Nutritional scientists across the country are coming to the defense of healthy fats, such as Malaysian red palm oil. The excitement began in March 2014, when the journal Annals of Internal Medicine published a meta-analysis of 76 scientific studies analyzing the effect of various fats on heart disease. The researchers concluded that there is no clear evidence that eating more polyunsaturated fats and fewer total saturated fats will benefit heart health.
New Hope 360 is the latest industry outlet to publish an analysis of what this study may mean to the American public. Noting that there are laws in place and under consideration against so-called “bad fats”, the article quotes experts who believe that natural sources of saturated fats “have a rightful place in the human diet” and that, “finally, modern research is catching up.”
One expert is quoted as saying that, “as Americans have avoided these traditional sources of saturated fat, their health has declined.”
Holistic pharmacist Sherry Torkos comments on this news: “We are in the midst of a dramatic evolution in our understanding of dietary fats and their impact on health and disease … Numerous studies revealed that our over-consumption of refined and highly processed carbohydrates was actually worse for our hearts than saturated fat.
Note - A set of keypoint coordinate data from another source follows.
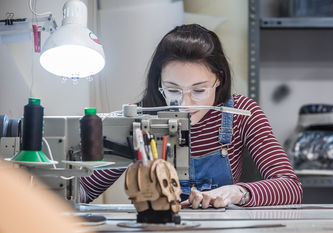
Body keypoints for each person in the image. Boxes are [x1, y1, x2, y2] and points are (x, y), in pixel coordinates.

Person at [80, 24, 303, 208]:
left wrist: (237, 192)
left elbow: (291, 188)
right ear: (159, 83)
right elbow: (84, 191)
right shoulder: (140, 118)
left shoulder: (241, 114)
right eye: (173, 90)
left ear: (219, 80)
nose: (185, 104)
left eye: (198, 90)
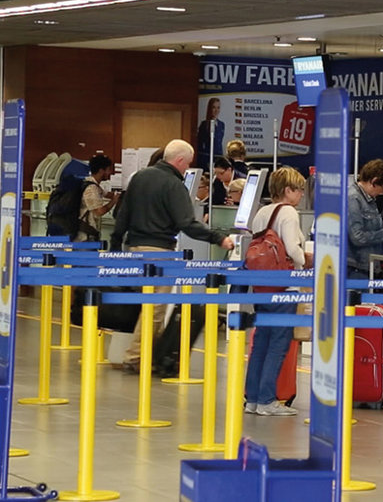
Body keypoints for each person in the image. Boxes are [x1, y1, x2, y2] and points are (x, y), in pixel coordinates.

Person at [110, 140, 235, 371]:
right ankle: (135, 357)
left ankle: (148, 354)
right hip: (158, 253)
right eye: (187, 164)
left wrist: (116, 245)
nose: (187, 169)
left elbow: (122, 215)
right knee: (155, 309)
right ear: (179, 160)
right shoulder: (174, 185)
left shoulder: (139, 177)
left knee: (144, 305)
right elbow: (186, 223)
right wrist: (218, 238)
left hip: (134, 249)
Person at [244, 167, 312, 416]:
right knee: (279, 344)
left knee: (261, 342)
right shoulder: (289, 213)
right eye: (299, 189)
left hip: (262, 284)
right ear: (287, 190)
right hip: (285, 285)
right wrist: (306, 263)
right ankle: (266, 400)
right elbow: (292, 250)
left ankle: (252, 399)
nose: (301, 194)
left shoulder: (262, 212)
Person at [347, 159, 383, 279]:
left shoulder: (368, 199)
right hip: (356, 269)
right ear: (373, 182)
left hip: (368, 266)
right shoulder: (353, 198)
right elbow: (358, 237)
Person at [75, 154, 119, 242]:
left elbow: (106, 194)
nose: (110, 173)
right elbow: (99, 211)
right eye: (108, 170)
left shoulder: (91, 184)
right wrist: (114, 201)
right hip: (84, 236)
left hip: (87, 233)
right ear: (101, 171)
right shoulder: (91, 189)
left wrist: (119, 194)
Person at [197, 97, 225, 172]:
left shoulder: (221, 124)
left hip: (218, 158)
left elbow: (219, 142)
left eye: (218, 107)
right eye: (214, 107)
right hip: (207, 159)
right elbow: (200, 143)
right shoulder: (204, 125)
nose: (216, 110)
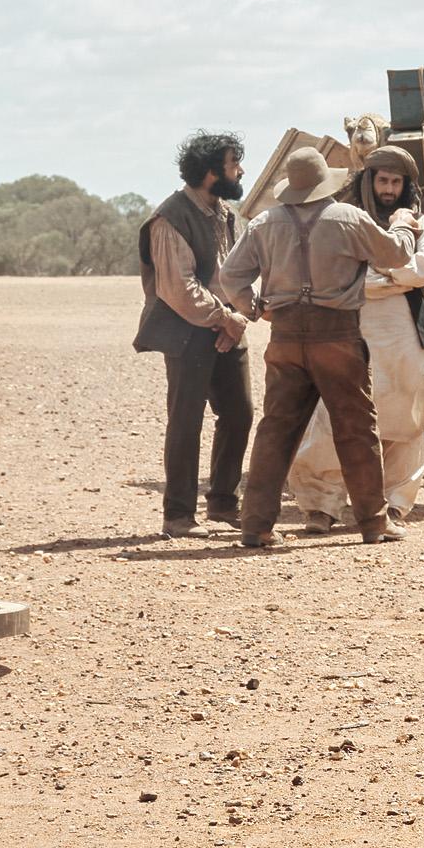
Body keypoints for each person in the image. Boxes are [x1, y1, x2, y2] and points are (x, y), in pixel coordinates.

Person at [217, 146, 424, 547]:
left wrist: (256, 307)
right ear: (325, 183)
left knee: (276, 430)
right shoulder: (348, 218)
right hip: (338, 337)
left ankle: (256, 525)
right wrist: (403, 223)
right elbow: (396, 255)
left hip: (286, 338)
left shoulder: (264, 223)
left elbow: (231, 277)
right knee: (357, 430)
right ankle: (373, 523)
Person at [292, 144, 424, 527]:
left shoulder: (419, 224)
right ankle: (321, 505)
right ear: (369, 181)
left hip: (408, 334)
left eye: (396, 182)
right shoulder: (348, 222)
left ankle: (394, 504)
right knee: (335, 416)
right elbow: (345, 274)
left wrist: (382, 276)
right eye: (383, 180)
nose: (389, 188)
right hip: (353, 330)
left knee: (406, 421)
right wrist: (393, 275)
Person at [133, 130, 253, 540]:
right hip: (188, 333)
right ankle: (179, 514)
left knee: (240, 413)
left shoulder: (226, 215)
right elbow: (177, 287)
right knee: (186, 421)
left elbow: (232, 274)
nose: (240, 171)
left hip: (226, 328)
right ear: (209, 172)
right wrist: (224, 317)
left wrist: (238, 314)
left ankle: (222, 502)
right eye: (233, 164)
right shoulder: (171, 218)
The glycemic impact of these carbohydrates was fueling insulin resistance, inflammation and altered hormone levels that contributed to obesity, heart disease and diabetes.”
Malaysian red palm oil, which contains a natural blend of saturated and unsaturated fats, is considered heart healthy. A study published in the American Journal of Clinical Nutrition showed that palm oil and olive oil appear to have similar neutral effects on cholesterol. Another study published in the Nutrition Journal found that people who consumed Malaysian red palm oil had higher levels of HDL (good) cholesterol circulating in their bloodstreams compared with those who consumed cooking oil blends that also contain canola or soy bean oil.